2. Eephus (Carson Lund; March 7)

If the perfect sports movie illuminates the fundamentals that make one fall in love with the game, there may be no better movie about baseball than Carson Lund’s Eephus. Structured solely around a single round of America’s national pastime, Lund’s debut feature beautifully, humorously articulates the particular nuances, rhythms, and details of an amateur men’s league game. By subverting tropes of the standard sports movie––which often captures peak physical performance in front of legions of adoring fans––Lund has crafted something far more singularly compelling. Rather than grand slams and no-hitters, there are errors aplenty and no shortage of beer guts and weathered muscles amongst the motley crew. Lund is more interested in examining the peculiar set of social codes that only apply when one is on the field, unimpeded by life’s responsibilities and entirely focused on the rules of the game. Continue reading my full review.

1. Misericordia (Alain Guiraudie; March 21)

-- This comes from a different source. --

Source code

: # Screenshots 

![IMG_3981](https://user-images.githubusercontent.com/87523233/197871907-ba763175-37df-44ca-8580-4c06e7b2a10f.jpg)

While Alain Guiraudie earned much acclaim for his 2013 erotic thriller Stranger by the Lake, he’s receiving the most attention in his career thus far, for good reason, with Misericordia. A wildly entertaining, subversive tale of desire that would make Pasolini, Chabrol, and Hitchcock blush, Cahiers du cinéma‘s #1 film of 2024 is now arriving this month. Leonardo Goi said in his review, “In a career spanning four decades and eight features, Alain Guiraudie has cemented himself as one of our most astute chroniclers of desire. If there’s any leitmotif to his libidinous body of work, that’s not homosexuality (prevalent as same-sex encounters might be across his films) but a force that transcends all manner of labels and categories. His is a cinema of liberty: of vast, enchanted spaces and solitary wanderers who wrestle with their passions, and in acting them out, change the way they carry themselves into the world. Desire becomes an exercise in self-sovereignty, a way of reasserting one’s independence––a rebirth. It is often said that cinema is an inescapably scopophilic realm, where the act of looking is itself a source of pleasure, but Guiraudie has a way of making that dynamic feel egalitarian, as thrilling for those watching as it is for those being watched.”